City Hall blunders

For the most part, Minneapolis City Hall is not a place people think about when they think corruption. However, with a string of recent events beginning last Tuesday with the resignation of City Council Member Brian Herron, the spotlight is on City Hall as politicians scramble for cover. Unfortunately for the city, Herron’s resignation was only the beginning of trouble. The city now finds itself in a host of small scandals and one can only wonder how long it will take for this entire mess to be cleaned up.

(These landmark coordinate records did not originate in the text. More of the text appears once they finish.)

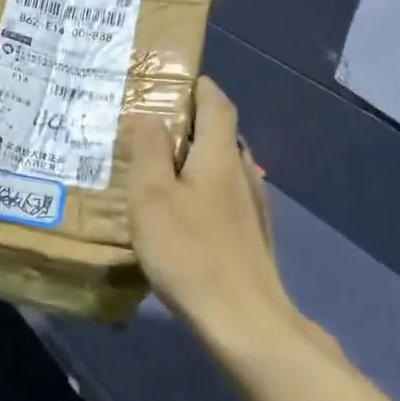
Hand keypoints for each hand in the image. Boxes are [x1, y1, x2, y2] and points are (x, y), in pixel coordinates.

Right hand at [127, 77, 303, 348]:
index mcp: (218, 156)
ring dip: (195, 157)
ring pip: (223, 167)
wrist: (244, 320)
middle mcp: (242, 173)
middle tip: (150, 124)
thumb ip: (149, 150)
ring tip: (159, 166)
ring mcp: (252, 208)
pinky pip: (224, 196)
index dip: (199, 86)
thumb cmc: (190, 251)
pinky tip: (182, 212)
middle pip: (221, 133)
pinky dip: (202, 189)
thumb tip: (147, 113)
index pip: (216, 103)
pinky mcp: (251, 237)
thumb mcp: (153, 196)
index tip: (173, 80)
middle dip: (191, 121)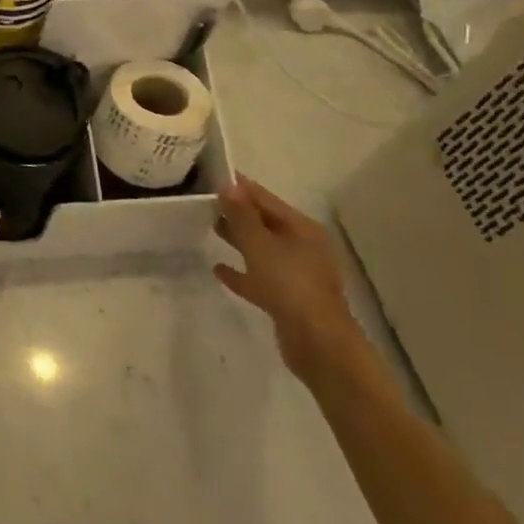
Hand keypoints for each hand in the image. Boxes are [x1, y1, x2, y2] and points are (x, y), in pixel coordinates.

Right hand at [214, 174, 363, 380]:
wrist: (318, 345)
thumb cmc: (290, 285)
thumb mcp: (260, 245)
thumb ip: (242, 215)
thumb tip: (228, 185)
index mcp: (302, 229)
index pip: (265, 199)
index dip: (239, 188)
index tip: (211, 178)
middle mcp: (303, 247)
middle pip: (265, 223)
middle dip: (237, 213)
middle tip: (205, 203)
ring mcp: (297, 274)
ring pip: (262, 249)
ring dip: (239, 240)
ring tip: (210, 229)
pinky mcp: (289, 299)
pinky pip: (260, 277)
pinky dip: (242, 272)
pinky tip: (218, 269)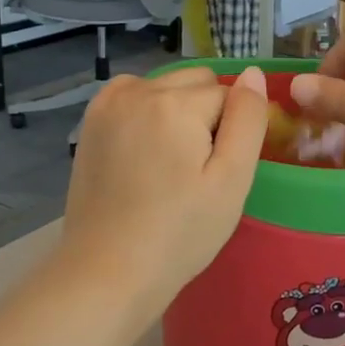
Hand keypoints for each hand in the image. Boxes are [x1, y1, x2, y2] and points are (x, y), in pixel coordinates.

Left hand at [61, 66, 268, 315]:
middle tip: (194, 171)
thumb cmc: (180, 233)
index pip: (228, 97)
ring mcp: (109, 104)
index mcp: (176, 103)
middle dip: (205, 116)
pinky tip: (144, 150)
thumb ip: (248, 119)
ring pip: (167, 86)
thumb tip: (252, 73)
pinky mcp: (91, 120)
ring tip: (168, 163)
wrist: (107, 271)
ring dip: (176, 110)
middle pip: (196, 83)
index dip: (232, 134)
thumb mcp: (231, 180)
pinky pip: (134, 95)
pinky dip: (147, 111)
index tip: (216, 173)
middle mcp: (138, 90)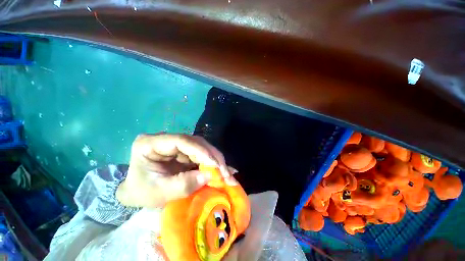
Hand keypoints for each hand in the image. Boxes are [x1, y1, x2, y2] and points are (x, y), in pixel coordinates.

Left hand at [116, 133, 231, 207]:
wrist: (136, 192)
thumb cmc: (141, 192)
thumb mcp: (158, 193)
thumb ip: (183, 184)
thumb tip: (209, 176)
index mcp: (151, 143)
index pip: (181, 141)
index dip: (201, 151)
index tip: (216, 166)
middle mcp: (167, 139)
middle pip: (196, 143)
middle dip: (213, 158)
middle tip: (226, 173)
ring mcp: (178, 144)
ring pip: (203, 147)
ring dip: (216, 161)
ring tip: (227, 174)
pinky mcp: (185, 151)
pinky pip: (203, 154)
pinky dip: (213, 164)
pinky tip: (223, 170)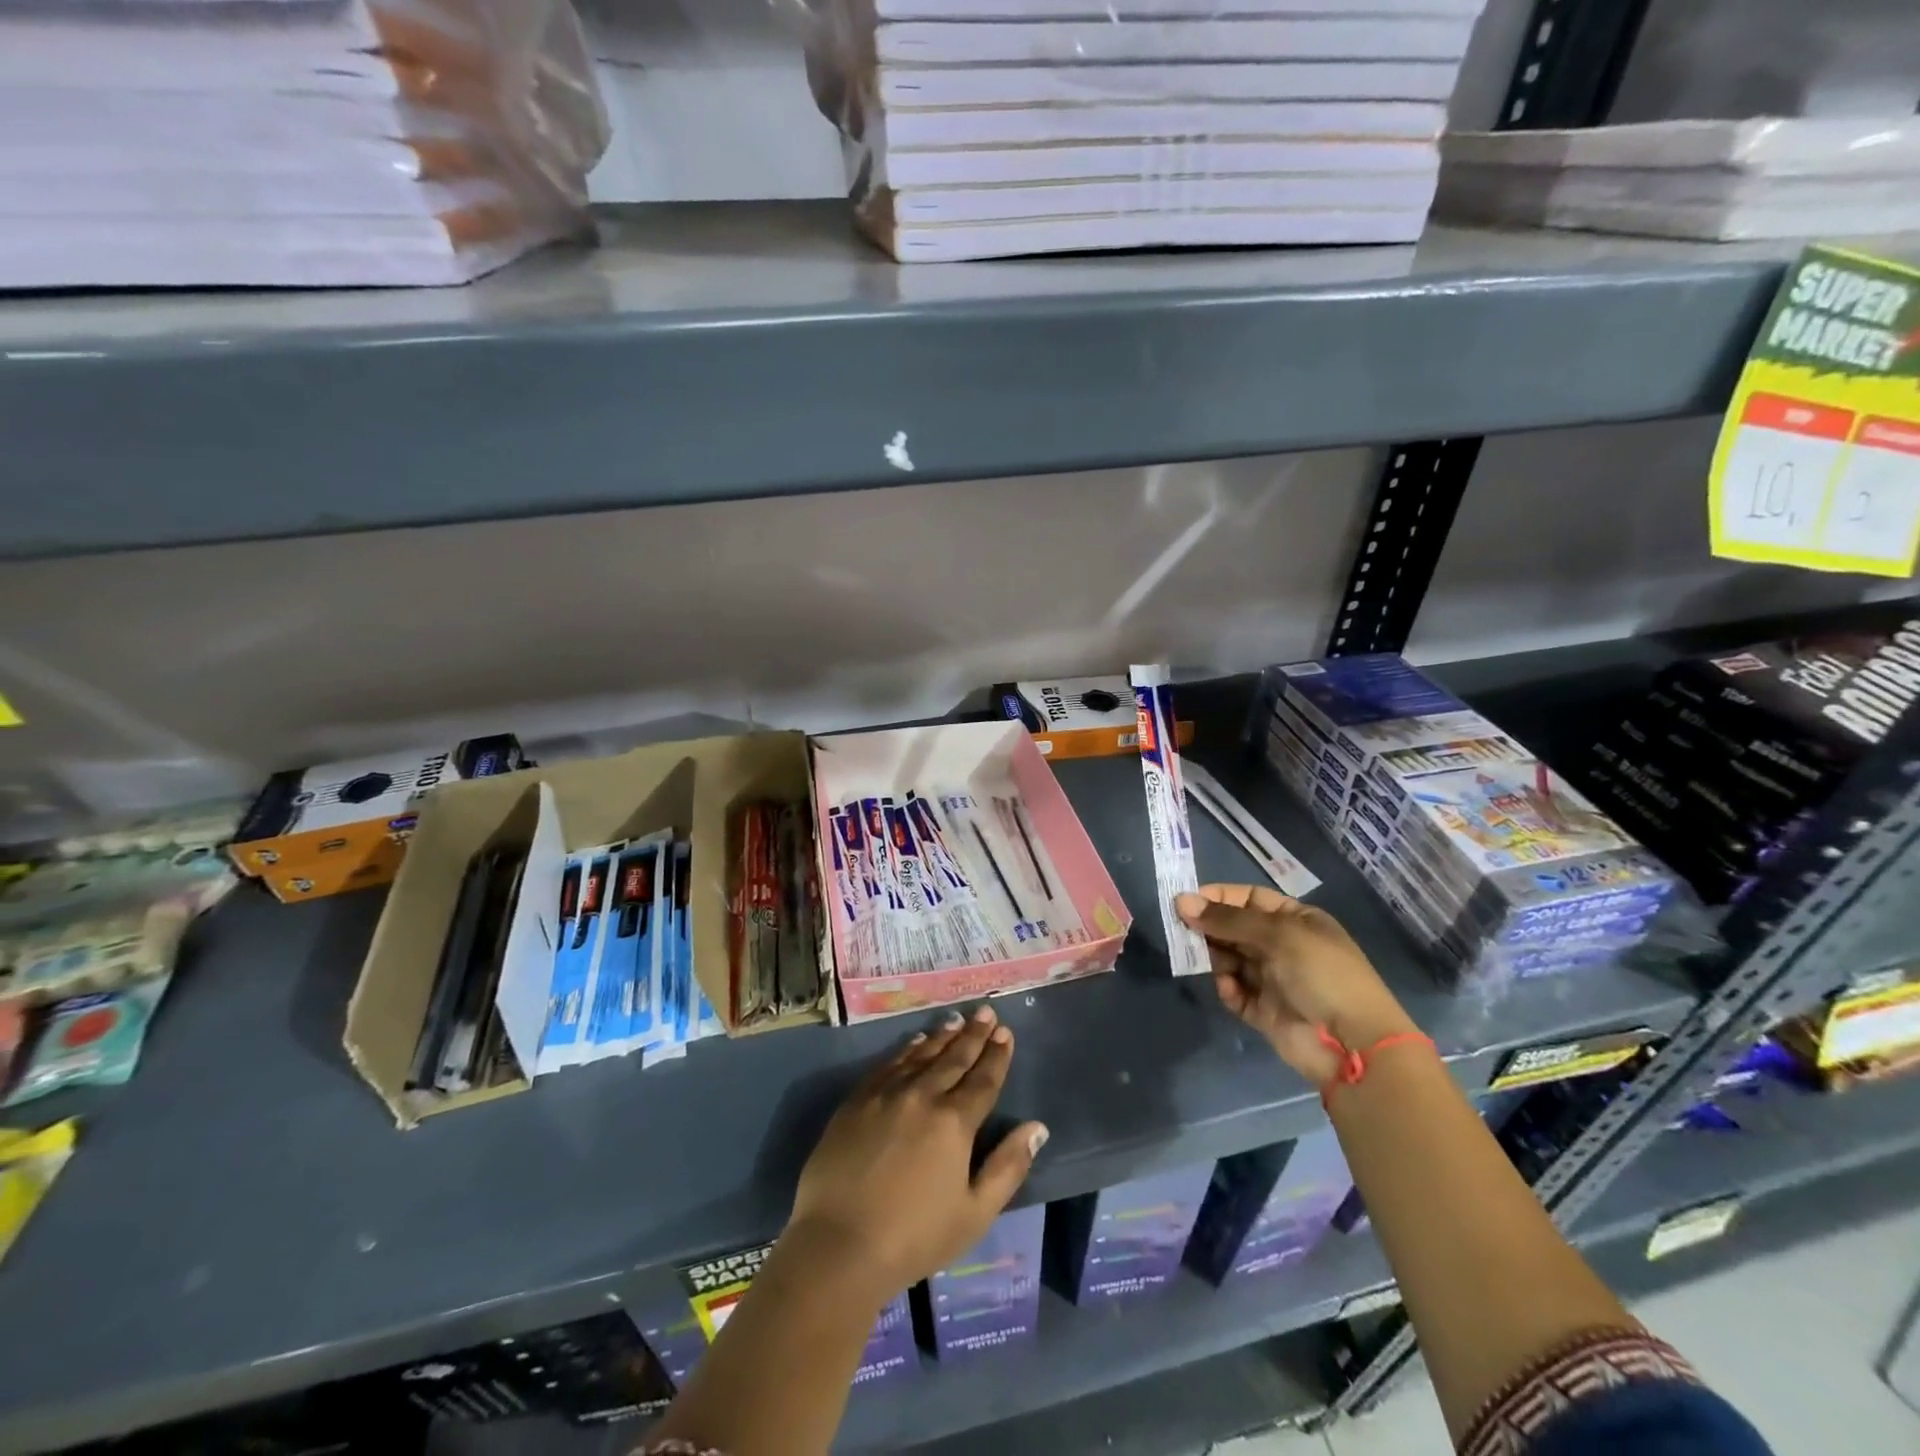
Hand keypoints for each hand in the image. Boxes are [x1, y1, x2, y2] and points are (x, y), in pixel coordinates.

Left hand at [788, 1004, 1047, 1295]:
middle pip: (954, 1058)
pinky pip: (889, 1063)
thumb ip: (1008, 1167)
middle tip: (985, 1012)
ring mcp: (886, 1094)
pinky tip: (915, 1042)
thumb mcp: (974, 1213)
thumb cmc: (914, 1237)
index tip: (1005, 1032)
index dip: (996, 1055)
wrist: (839, 1243)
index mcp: (954, 1122)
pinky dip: (907, 1049)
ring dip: (942, 1036)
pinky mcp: (858, 1100)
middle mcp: (922, 1096)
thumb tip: (1037, 1128)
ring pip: (921, 1055)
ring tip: (956, 1020)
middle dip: (973, 1034)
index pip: (983, 1079)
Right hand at [1177, 884, 1416, 1085]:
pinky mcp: (1263, 1011)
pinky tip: (1227, 987)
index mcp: (1296, 920)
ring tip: (1196, 957)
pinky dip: (1226, 988)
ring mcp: (1273, 979)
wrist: (1352, 1043)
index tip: (1187, 901)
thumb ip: (1227, 919)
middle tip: (1180, 929)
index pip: (1249, 899)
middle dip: (1209, 927)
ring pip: (1230, 959)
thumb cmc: (1322, 973)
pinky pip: (1235, 992)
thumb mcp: (1278, 934)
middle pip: (1235, 928)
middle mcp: (1283, 946)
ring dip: (1212, 956)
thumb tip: (1181, 901)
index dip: (1219, 898)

Herron’s resignation coincided with his withdrawal from the upcoming City Council elections. Considering that politicians excel at turning any situation into a game of political maneuvering, it was later discovered that Mayor Sharon Sayles Belton and Council President Jackie Cherryhomes had a part in Herron’s aide, Vickie Ann Brock, filing at the last minute for the vacated seat. In some pathetically blatant backtracking, Cherryhomes first admitted she sought out Brock to file and later changed her story and stated she only mentioned the possibility of Brock running. Cherryhomes and Sayles Belton undoubtedly encouraged Brock to run so the two would continue to have an ally to replace Herron.

In addition to the controversy surrounding Brock’s last-minute filing, issues arose with who would lead the investigation into the corruption. In a blundering move, the mayor announced that Donald Lewis – an attorney who held a fund-raiser for Sayles Belton at his law firm, donated to her campaign, advocated for her within the DFL Party and had her lawn sign displayed in his front yard – would be the investigator. Lewis’ credentials are not in doubt. He was retained by the University during the basketball scandal and has shown the ability to do the job right. However, Sayles Belton must have forgotten where she works and must not think much of her constituents if she is trying something like this.

Fortunately for Minneapolis, Lewis proved to be a bigger and brighter man than all of City Hall. Resigning because he didn’t want to become the focus of the election, he acknowledged his best work would be “meaningless if, in the end, the public questioned its integrity.” As he realized, an investigation of this nature must be fair and impartial, and must also appear fair and impartial. Lewis is clearly the first person involved to be actually looking out for the public good. Ironically enough, he didn’t need to be elected to do so.

Now the controversies must end so the serious investigations can begin. The FBI is currently looking into Herron’s extortion case and has subpoenaed city inspections and licensing records. However, considering the bureau’s track record as of late, it would be unwise to put too much faith into its abilities. An unfortunate consequence of this case for taxpayers is that in order to find an independent investigator now, it will likely require the hiring of someone outside the metro area with no ties to city politics.

Of course, as all of this goes on, the mayoral candidates have been pointing fingers and laying blame, all while trying to promote their own candidacies. Though the candidates blame the incumbent mayor for playing politics, it is clear some of their loud protestations are nothing more than political maneuvering. It is unfortunate that those inside and outside City Hall are caught up in the same sorts of games.

This investigation must occur quickly and objectively. It would be fortunate if most of this could be wrapped up before the elections. With City Hall under a microscope, the results from the investigation will allow voters the opportunity to clean house and perhaps vote in some less tarnished politicians. This situation has shown that some new blood is required in order to turn the atmosphere of City Hall around.